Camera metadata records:
* * * *

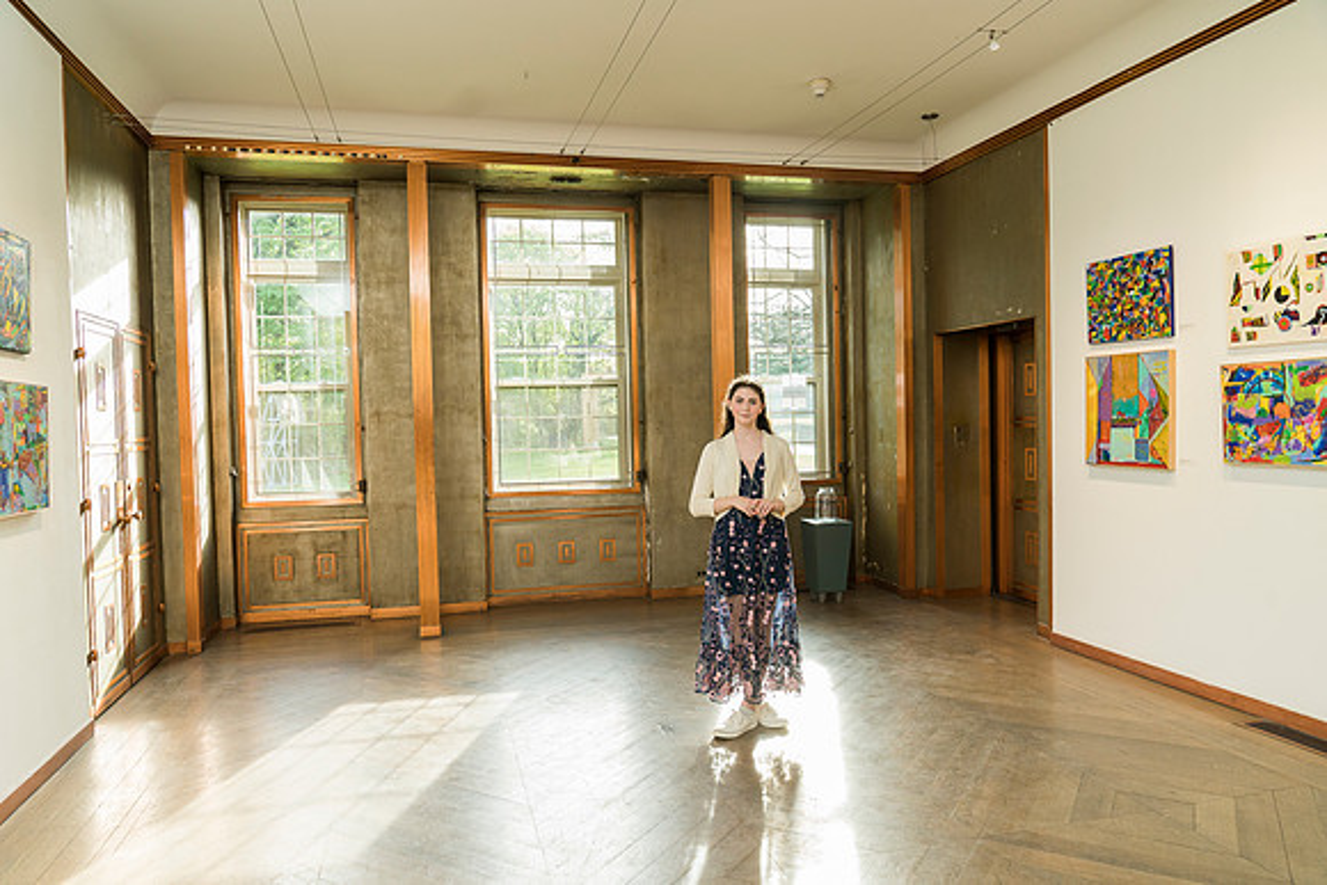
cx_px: 664
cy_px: 442
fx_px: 885
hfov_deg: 73.7
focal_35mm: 24
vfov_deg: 53.2
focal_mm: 24
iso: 1250
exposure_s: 1/200
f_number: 4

* * * *

## AIM OF THE EXERCISE:
Could you repeat every record exactly as written, with the pictures left out?

## RESULT OF THIS TASK:
cx_px: 664
cy_px: 442
fx_px: 885
hfov_deg: 73.7
focal_35mm: 24
vfov_deg: 53.2
focal_mm: 24
iso: 1250
exposure_s: 1/200
f_number: 4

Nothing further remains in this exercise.